# Riptropin hgh



## ProFIT (Mar 22, 2012)

Riptropin HGH 10iu - with the anti-counterfeit scratch off code


----------



## ProFIT (Mar 22, 2012)

#2


----------



## ProFIT (Mar 22, 2012)

#3


----------



## powders101 (Mar 23, 2012)

The best gh on the market today!


----------



## PRIDE (Mar 24, 2012)

They have stood up to all the tests, from the serums to the labs and they have outlasted the rest!


----------



## kingoftheworld (Apr 20, 2012)

Only the best!


----------



## CK Labs (Apr 24, 2012)

*Great product....*

One of the best products on the market...CK


----------



## SURGE (Oct 26, 2012)

Best GH out there imo!!


----------



## LuKiFeR (Oct 26, 2012)

I thought the only pictures someone can get addicted to was porn pics.

But i can surely say....

I looove lookin at pics like those!!!


----------



## PRIDE (Oct 27, 2012)

I don't really care for the bloat I get from the Rips but they are definitely the real deal and the only HGH I will use at this time!! Too many fakes out there to go with anything else!


----------



## odin (Nov 2, 2012)

ProFIT said:


> #3



Running 5iu a day of these now and they are the best I've ever used!


----------



## vintagemuscle (Nov 2, 2012)

PRIDE. said:


> I don't really care for the bloat I get from the Rips but they are definitely the real deal and the only HGH I will use at this time!! Too many fakes out there to go with anything else!



I have not tried the Rips yet because my main concern is the bloat factor. I may give them a try anyway and simply be very strict on my sodium intake.

Vintagemuscle


----------



## *Bio* (Nov 3, 2012)

I wish my area was available for Rip's!


----------



## MightyJohn (Nov 4, 2012)

Making My mouth water


----------



## ProFIT (Nov 4, 2012)

:sFun_mischieviousbiI had picked up 20 kits of those badboys!!


----------



## K1 (Nov 6, 2012)

One of if not the best.....


----------



## MR. BMJ (Nov 8, 2012)

Man I dropped a whole 10iu vial last night on the tile floor and killed it

First one out of the new kit too....good thing it at least comes with 9 more!

I should be kicked in the nuts for this


----------



## K1 (Nov 8, 2012)

MR. BMJ said:


> Man I dropped a whole 10iu vial last night on the tile floor and killed it
> 
> First one out of the new kit too....good thing it at least comes with 9 more!
> 
> I should be kicked in the nuts for this



Reminds me of the first time I got my hands on some Test amps...Shattered one of those fuckers in my hands, got glass in my eye and oil all over the place.....

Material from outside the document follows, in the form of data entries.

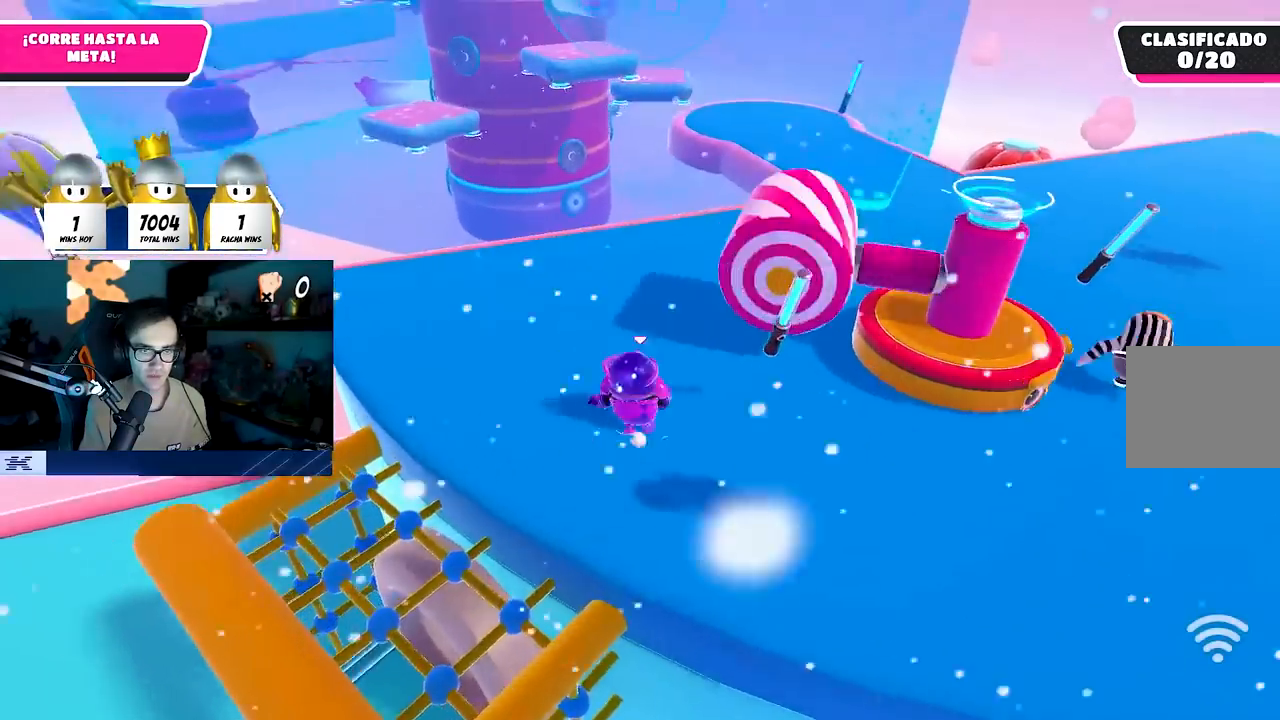
{"buttons": [], "left_stick": "up", "right_stick": "down-right", "events": [[300, "right_stick", "center"], [417, "right_stick", "down-right"]]}
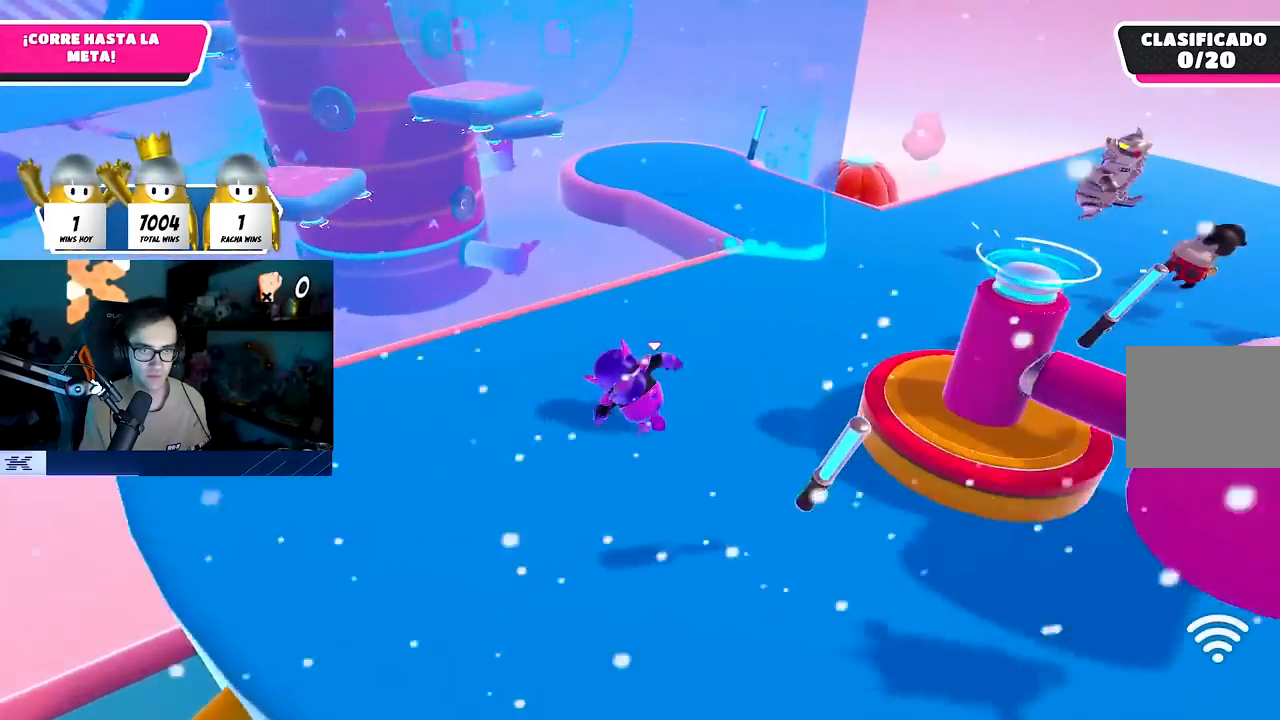
{"buttons": [], "left_stick": "up", "right_stick": "down", "events": [[283, "right_stick", "down"]]}
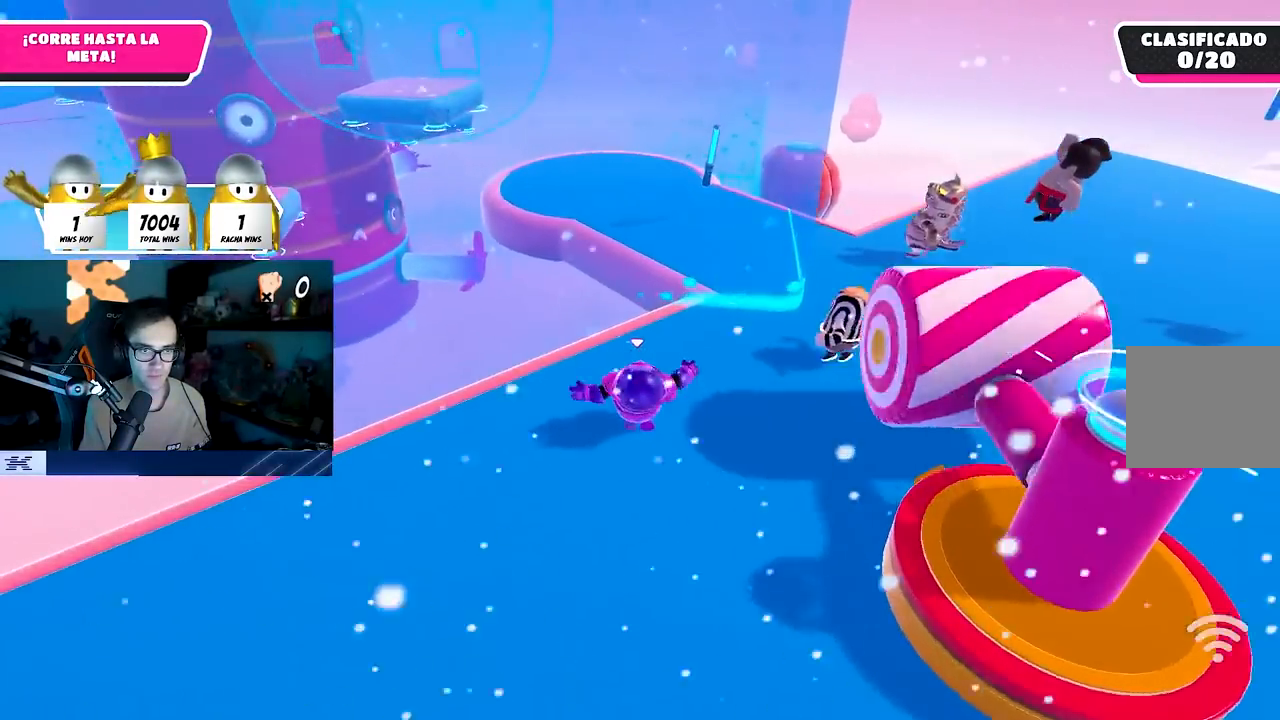
{"buttons": ["CROSS"], "left_stick": "up", "right_stick": "center", "events": [[133, "right_stick", "center"], [450, "CROSS", "down"]]}
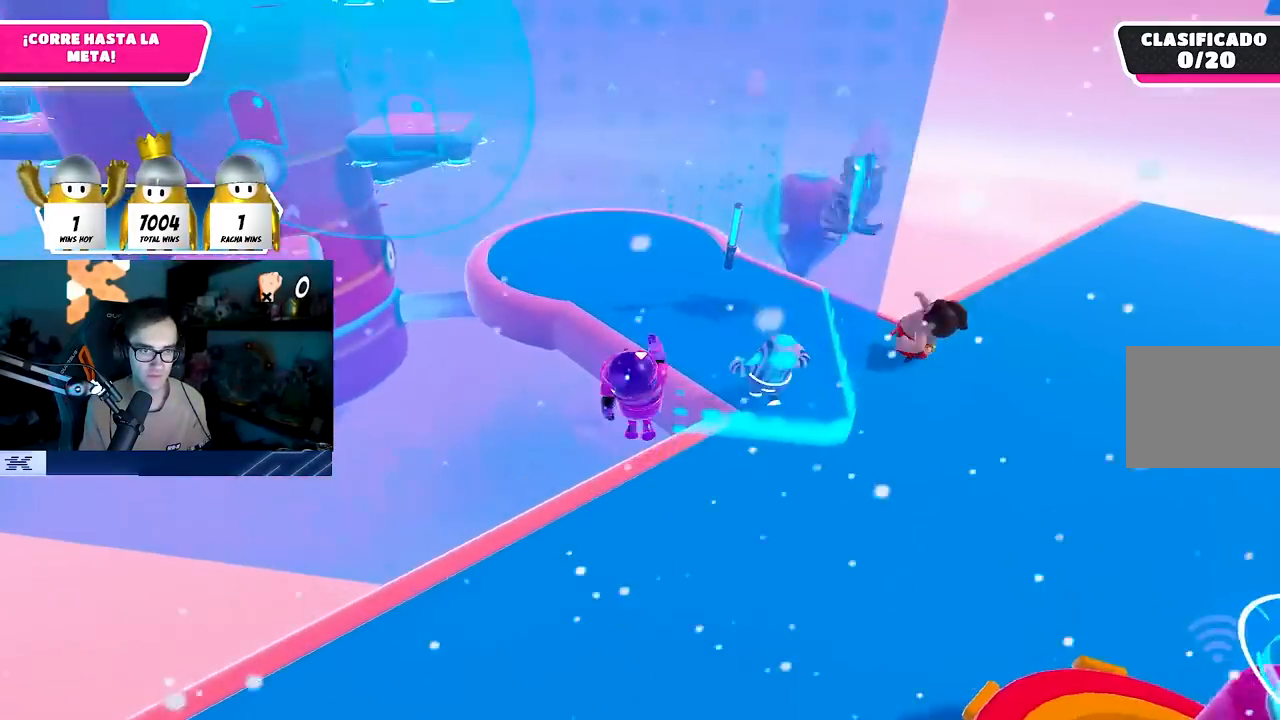
{"buttons": [], "left_stick": "up", "right_stick": "center", "events": [[167, "CROSS", "up"], [333, "right_stick", "left"], [467, "right_stick", "center"]]}
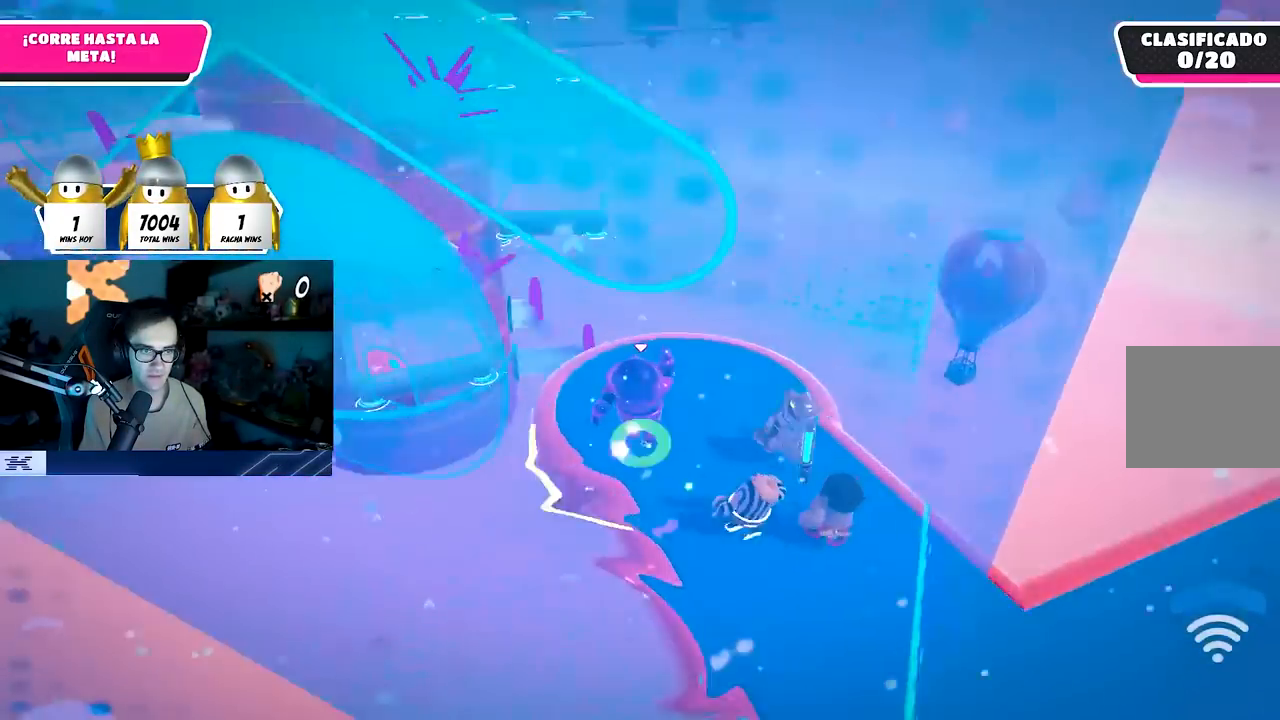
{"buttons": [], "left_stick": "up", "right_stick": "center", "events": []}
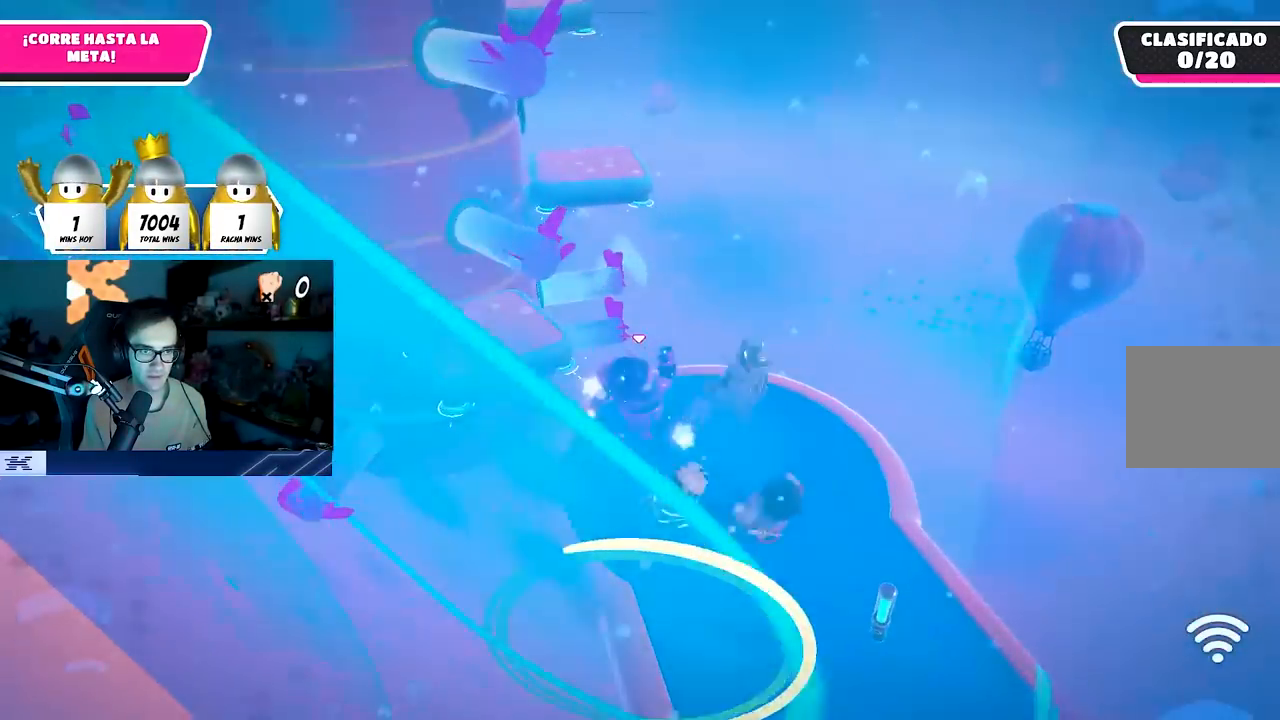
{"buttons": [], "left_stick": "up", "right_stick": "center", "events": []}
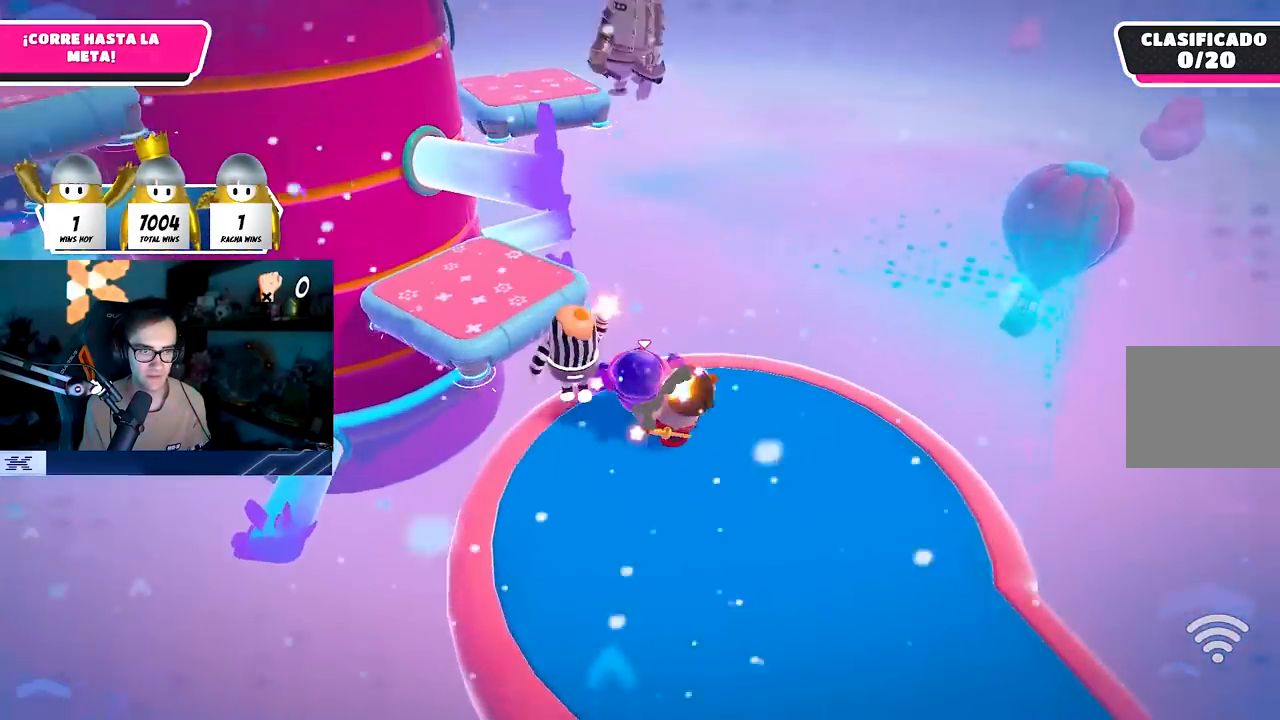
{"buttons": [], "left_stick": "up", "right_stick": "center", "events": [[100, "CROSS", "down"], [250, "CROSS", "up"]]}
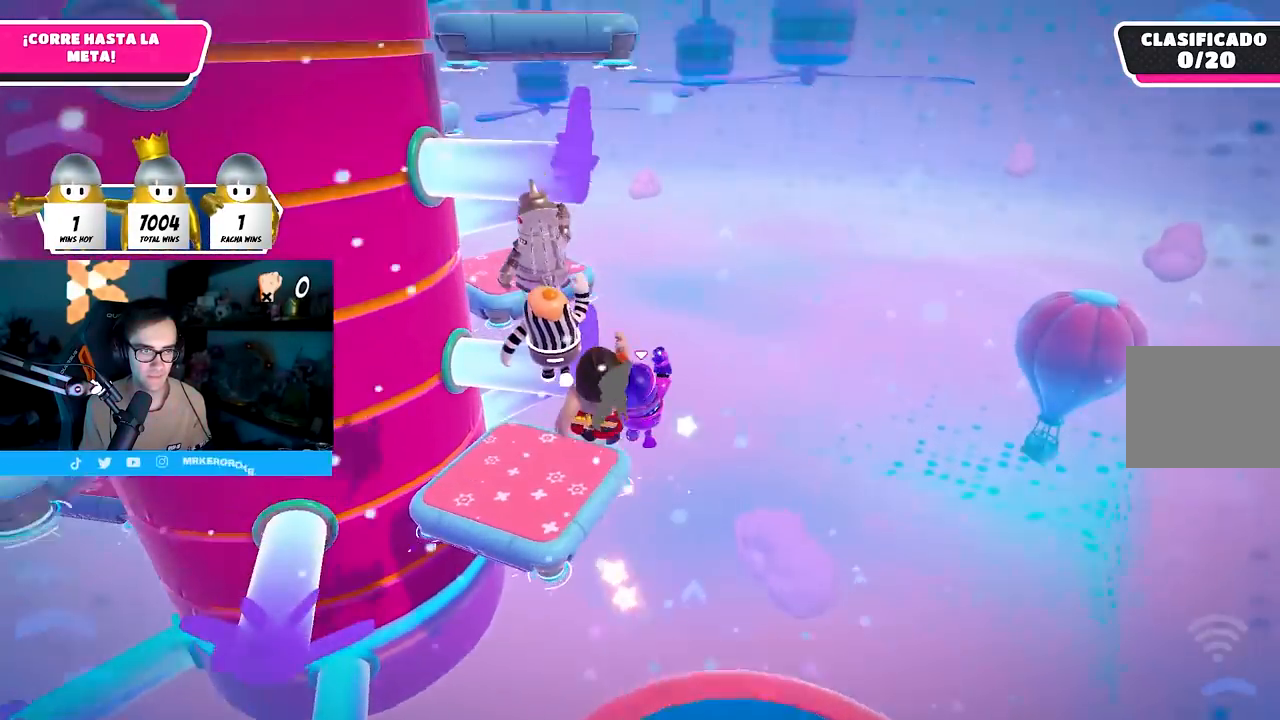
{"buttons": [], "left_stick": "up", "right_stick": "center", "events": []}
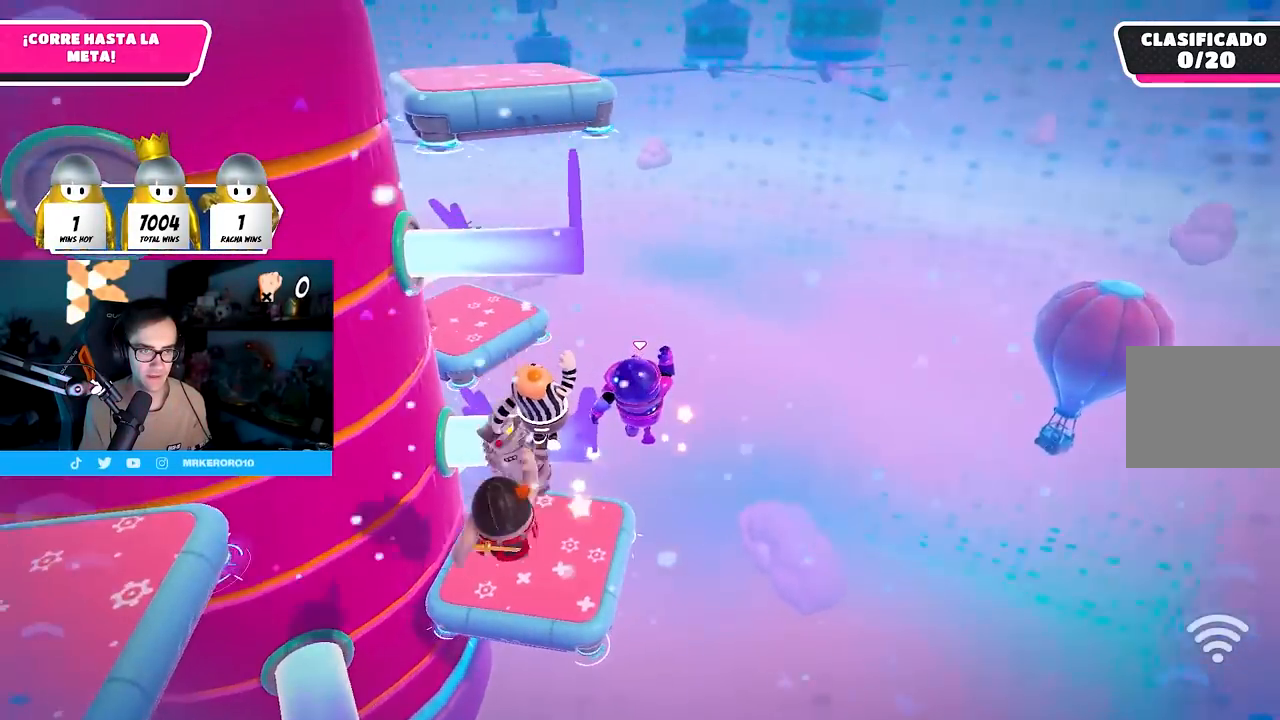
{"buttons": [], "left_stick": "up", "right_stick": "center", "events": []}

Thought I was going to cry and it wasn't because of the glass in the eye, I hate wasting:sSa_cry4:


----------



## Tyrone (Nov 8, 2012)

MR. BMJ said:


> Man I dropped a whole 10iu vial last night on the tile floor and killed it
> 
> First one out of the new kit too....good thing it at least comes with 9 more!
> 
> I should be kicked in the nuts for this



OUCH!

Everyone's lovin rips!!


----------



## MR. BMJ (Nov 9, 2012)

Yea, I haven't done a rookie move like that in ages....


----------



## turbobusa (Nov 19, 2012)

Yes those are my fav. Kinda sucks sandy threw a temp wrench in things for some . Anyway they are really good this coming from a guy that has used lots of legit seros.. T


----------



## PRIDE (Nov 20, 2012)

MR. BMJ said:


> Man I dropped a whole 10iu vial last night on the tile floor and killed it
> 
> First one out of the new kit too....good thing it at least comes with 9 more!
> 
> I should be kicked in the nuts for this



You must have jinxed me bro? Getting ready to do a 10iu shot last night and for some reason I was holding the plunger instead of the barrel and went to pull the cap off and instead the plunger pulled right out!! 10iu all over the floor:banghead:


----------



## Love2BB (Dec 14, 2012)

Rips are great, when I couldn't afford Sero anymore this was the next best thing. I did have to use double the dose I was using to get the same results but at the price ponit I couldn't beat it! Looking forward to getting on rips again soon!!


----------



## SURGE (Dec 16, 2012)

We need a Rip sponsor here!! Admin can you make it happen please:headbang:


----------



## AnaSCI (Dec 17, 2012)

SURGE said:


> We need a Rip sponsor here!! Admin can you make it happen please:headbang:



Already working on it! Should have things sorted out within the next day or so


----------



## AnaSCI (Dec 18, 2012)

SURGE said:


> We need a Rip sponsor here!! Admin can you make it happen please:headbang:



Here you go, Rips are on board 

http://www.anasci.org/vB/lionhgh/


----------



## powders101 (Dec 18, 2012)

AnaSCI said:


> Here you go, Rips are on board
> 
> http://www.anasci.org/vB/lionhgh/



Great add to the board:headbang:


----------



## odin (Dec 18, 2012)

powders101 said:


> Great add to the board:headbang:



:yeahthat:


----------



## ProFIT (Dec 18, 2012)

AnaSCI said:


> Here you go, Rips are on board
> 
> http://www.anasci.org/vB/lionhgh/



:headbang:


----------



## PROMPTJJ (Dec 30, 2012)

I got 2 kits but my tops dont have xxs on them , they are smooth tops. Do i have fake stuff?


----------



## Incognito1 (Dec 30, 2012)

*Bio* said:


> I wish my area was available for Rip's!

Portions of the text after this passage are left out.